If you find the time when you can go on a visit to Michigan, you better go, without making any calculations of my going with you. Our “best laid schemes o’ mice and men gang aft agley,” and there is no telling what may happen to any of us. I have a plan in my mind now, which I intend to work out. The war is over, the object of my enlistment is accomplished, and I propose to resign about the middle or latter part of September, so as to start for home about the first of October. I shall go via the Mississippi River, make a visit to our parents in Michigan (I cannot say go home, because I have no home yet), then come for another visit to you, and about the first of January go for a term of instruction in the forwarding and commission business, to Eastman’s Business College at Poughkeepsie. After that go to New Orleans or St. Louis and get a position as agent for some firm in the business, till such time as I get ready to go into business on my own account. An officer in the regiment, whom I have known intimately for nearly two years, will join me at the school, and we shall go together for better or worse. It is a business that can be carried on with less capital and produce surer and larger profits than any other I know of, and one which will suit my tastes better than a quiet country life. Now what do you think of my plan?

July 1, 1865.

Dear Sister L.:—

I send you another “boarder.” The time for distinction of color per se is past. The face you see is the counterfeit presentment of the “American citizen of African descent,” Jefferson Chisum Brown, called for short (or surnamed) Jeff. Mr. Brown belongs to a numerous and highly respected family. The fact that his name is not descriptive of his condition is not uncommon, or at all remarkable. Though he is Brown, he is also “black as the ace of spades.” That is a camp simile, which you will not understand, but it means very black. Mr. Brown’s former residence was Charleston, and he belonged to the aristocracy there. He came over from there with Robert Small on the Planter, and though his trip will be an event commemorated in history, Mr. Brown himself can claim little credit for it, because as he acknowledges—”he didn’t know whar dey was a fotchin’ him to.” Mr. Brown is at present employed as a polisher of metal (cleans the sword) and an artist (handles the boot brush) under the auspices of my friend Burrows.

Brazos de Santiago, Texas,
June 27, 1865.

Dear Sister L.:—

By this time you will think I should be able to give you something of a description of this strange country. If you look at a map of Texas you may see down at the mouth of the Rio Grande, the name of Brazos de Santiago. There is a little strip of sand about ten miles long, dignified by the name island, and on the northern end of the island is the village. The village is a row of small wooden houses put up by the government for store rooms and offices, with a few occupied by sutlers.

**PROMPT 1**.
How many lines of the records contain the string "center"? Reply with the number alone.

**AVAILABLE RECORDS**.
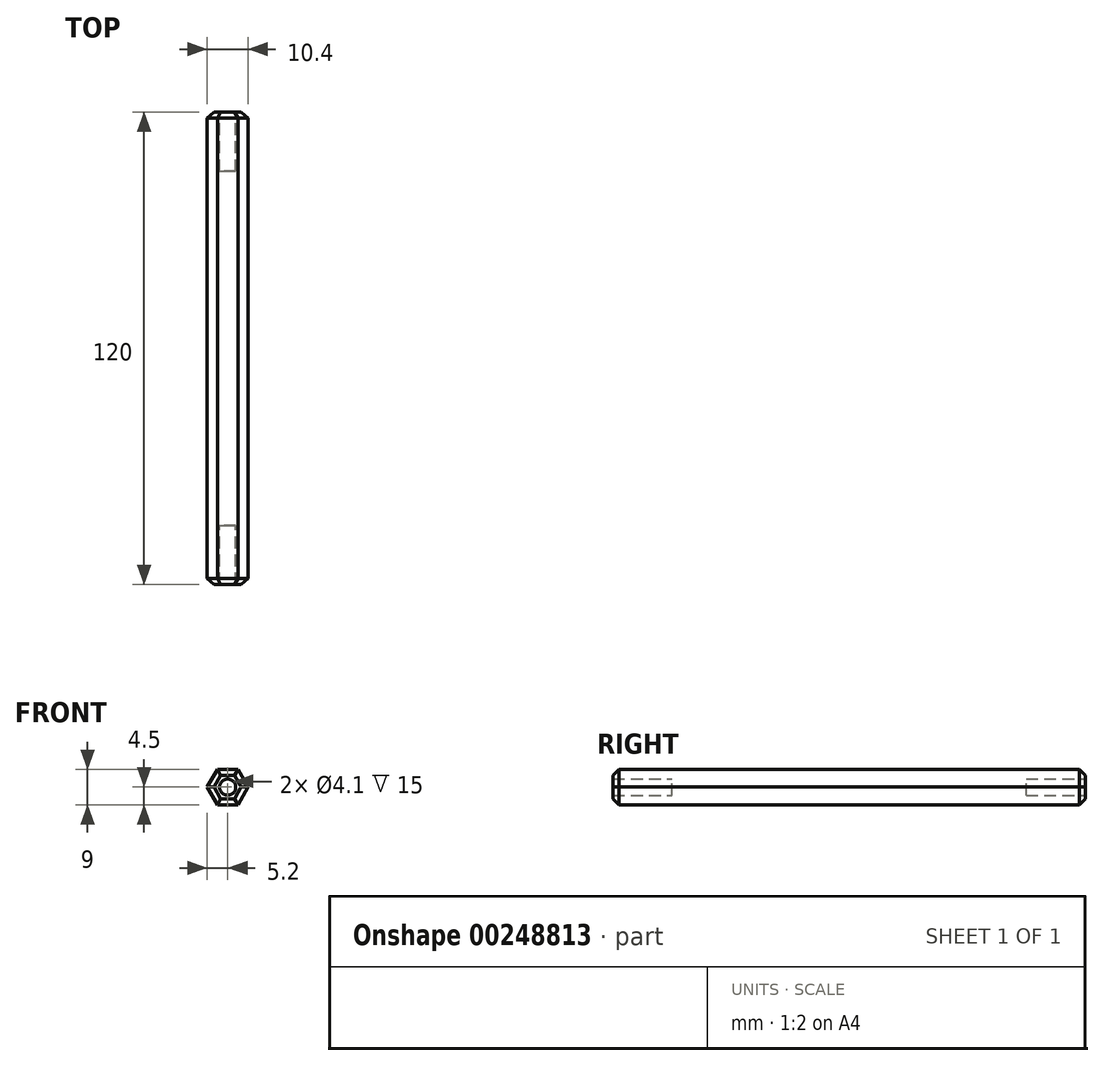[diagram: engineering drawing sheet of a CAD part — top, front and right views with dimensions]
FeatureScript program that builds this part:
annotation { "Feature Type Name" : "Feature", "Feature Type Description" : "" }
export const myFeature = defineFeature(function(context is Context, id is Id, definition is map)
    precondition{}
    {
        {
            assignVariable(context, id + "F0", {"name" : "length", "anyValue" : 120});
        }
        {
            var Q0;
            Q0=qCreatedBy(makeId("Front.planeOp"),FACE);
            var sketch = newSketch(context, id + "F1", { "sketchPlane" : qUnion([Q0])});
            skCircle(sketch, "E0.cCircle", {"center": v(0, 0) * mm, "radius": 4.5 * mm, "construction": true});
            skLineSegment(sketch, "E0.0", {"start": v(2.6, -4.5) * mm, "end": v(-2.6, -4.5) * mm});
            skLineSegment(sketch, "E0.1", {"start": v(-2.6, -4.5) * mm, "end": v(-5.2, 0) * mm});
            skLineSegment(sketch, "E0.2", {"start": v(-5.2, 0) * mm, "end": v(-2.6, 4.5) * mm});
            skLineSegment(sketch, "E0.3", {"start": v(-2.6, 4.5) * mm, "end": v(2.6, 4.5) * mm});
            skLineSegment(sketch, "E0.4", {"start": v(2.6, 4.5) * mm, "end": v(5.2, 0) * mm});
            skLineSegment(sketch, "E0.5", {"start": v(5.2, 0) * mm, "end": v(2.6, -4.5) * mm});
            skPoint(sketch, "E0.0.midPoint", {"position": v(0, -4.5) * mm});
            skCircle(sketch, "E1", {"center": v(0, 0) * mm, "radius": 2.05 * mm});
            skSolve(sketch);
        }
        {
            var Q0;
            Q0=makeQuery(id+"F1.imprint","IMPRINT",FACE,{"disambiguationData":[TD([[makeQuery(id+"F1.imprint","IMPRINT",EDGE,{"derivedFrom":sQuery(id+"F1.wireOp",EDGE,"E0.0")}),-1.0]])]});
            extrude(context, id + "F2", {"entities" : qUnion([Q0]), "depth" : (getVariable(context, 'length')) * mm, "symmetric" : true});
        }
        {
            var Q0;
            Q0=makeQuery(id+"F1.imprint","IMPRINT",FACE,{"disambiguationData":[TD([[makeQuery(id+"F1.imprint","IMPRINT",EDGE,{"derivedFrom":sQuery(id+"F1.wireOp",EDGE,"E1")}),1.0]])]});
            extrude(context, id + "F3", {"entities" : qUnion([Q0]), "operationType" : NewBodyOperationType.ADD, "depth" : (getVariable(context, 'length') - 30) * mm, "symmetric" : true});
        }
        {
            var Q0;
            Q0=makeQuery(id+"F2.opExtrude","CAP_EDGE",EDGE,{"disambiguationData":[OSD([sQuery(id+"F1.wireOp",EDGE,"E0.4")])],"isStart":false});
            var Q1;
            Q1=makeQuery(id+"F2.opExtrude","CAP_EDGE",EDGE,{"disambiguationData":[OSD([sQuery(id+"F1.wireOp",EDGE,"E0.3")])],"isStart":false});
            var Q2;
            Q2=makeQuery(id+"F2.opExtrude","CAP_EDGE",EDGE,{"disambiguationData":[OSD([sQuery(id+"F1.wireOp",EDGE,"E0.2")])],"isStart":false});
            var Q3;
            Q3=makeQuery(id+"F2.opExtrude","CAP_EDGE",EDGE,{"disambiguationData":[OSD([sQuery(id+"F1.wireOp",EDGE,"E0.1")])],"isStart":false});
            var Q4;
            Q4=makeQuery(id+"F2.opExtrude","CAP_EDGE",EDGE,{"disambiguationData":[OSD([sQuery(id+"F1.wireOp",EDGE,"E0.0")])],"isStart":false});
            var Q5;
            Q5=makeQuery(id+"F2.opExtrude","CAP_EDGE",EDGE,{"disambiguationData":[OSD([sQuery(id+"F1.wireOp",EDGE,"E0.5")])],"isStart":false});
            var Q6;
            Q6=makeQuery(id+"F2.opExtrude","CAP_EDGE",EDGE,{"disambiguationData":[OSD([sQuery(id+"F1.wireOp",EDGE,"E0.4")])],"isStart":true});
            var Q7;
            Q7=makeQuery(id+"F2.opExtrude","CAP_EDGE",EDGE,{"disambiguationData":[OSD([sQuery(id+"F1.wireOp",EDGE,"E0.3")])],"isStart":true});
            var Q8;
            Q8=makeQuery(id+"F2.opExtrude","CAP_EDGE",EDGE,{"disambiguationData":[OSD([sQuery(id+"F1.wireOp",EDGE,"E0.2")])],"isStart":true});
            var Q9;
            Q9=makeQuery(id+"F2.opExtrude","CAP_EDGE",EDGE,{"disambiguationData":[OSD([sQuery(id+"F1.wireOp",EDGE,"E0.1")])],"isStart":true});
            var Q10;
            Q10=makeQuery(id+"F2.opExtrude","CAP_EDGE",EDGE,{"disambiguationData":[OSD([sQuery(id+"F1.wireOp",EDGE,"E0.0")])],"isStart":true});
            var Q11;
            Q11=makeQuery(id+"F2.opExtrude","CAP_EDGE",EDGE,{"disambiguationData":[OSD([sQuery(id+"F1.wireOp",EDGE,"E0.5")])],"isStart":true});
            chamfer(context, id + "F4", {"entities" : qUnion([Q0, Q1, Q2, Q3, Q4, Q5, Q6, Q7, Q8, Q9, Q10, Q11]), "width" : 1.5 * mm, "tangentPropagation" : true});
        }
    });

**PROMPT 2**.
Transcribe the letters word for word, starting at "By this time" and stopping after "occupied by sutlers.".

**WRITTEN REPLY 1**.
2

**WRITTEN REPLY 2**.
By this time you will think I should be able to give you something of a description of this strange country. If you look at a map of Texas you may see down at the mouth of the Rio Grande, the name of Brazos de Santiago. There is a little strip of sand about ten miles long, dignified by the name island, and on the northern end of the island is the village. The village is a row of small wooden houses put up by the government for store rooms and offices, with a few occupied by sutlers.